TRY IT:
Retype each line below precisely and omit all images.
==== SUPPLIED RECORDS
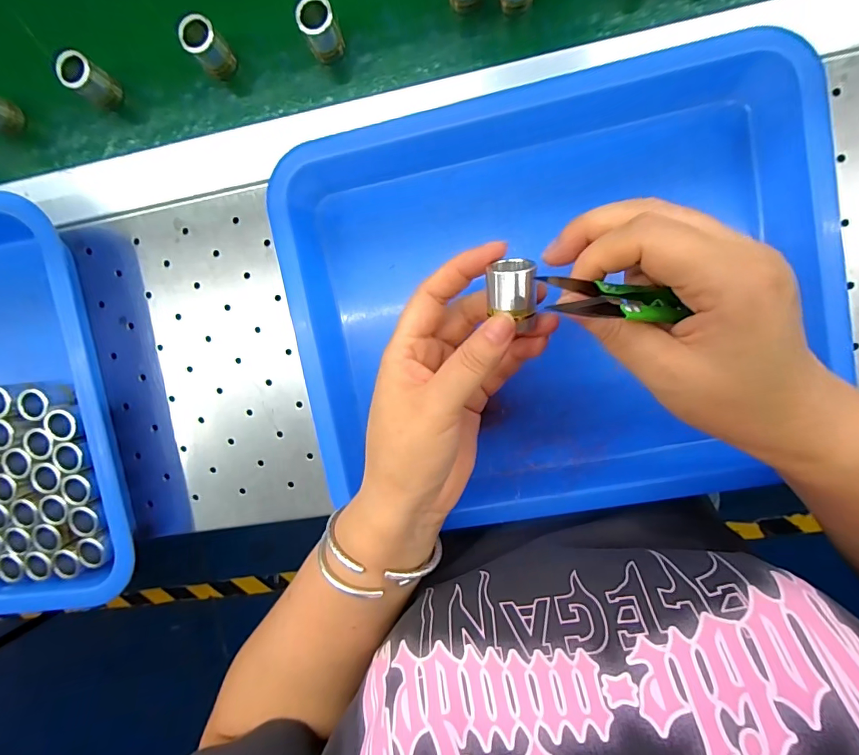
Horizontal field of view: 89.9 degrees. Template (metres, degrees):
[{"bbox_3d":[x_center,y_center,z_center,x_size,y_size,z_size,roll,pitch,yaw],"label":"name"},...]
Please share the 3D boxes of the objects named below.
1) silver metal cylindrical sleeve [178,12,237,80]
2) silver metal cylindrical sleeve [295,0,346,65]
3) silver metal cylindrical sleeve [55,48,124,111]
========
SOLUTION TO THIS TASK:
Horizontal field of view: 89.9 degrees. Template (metres, degrees):
[{"bbox_3d":[x_center,y_center,z_center,x_size,y_size,z_size,roll,pitch,yaw],"label":"name"},...]
Please share the 3D boxes of the objects named below.
1) silver metal cylindrical sleeve [178,12,237,80]
2) silver metal cylindrical sleeve [295,0,346,65]
3) silver metal cylindrical sleeve [55,48,124,111]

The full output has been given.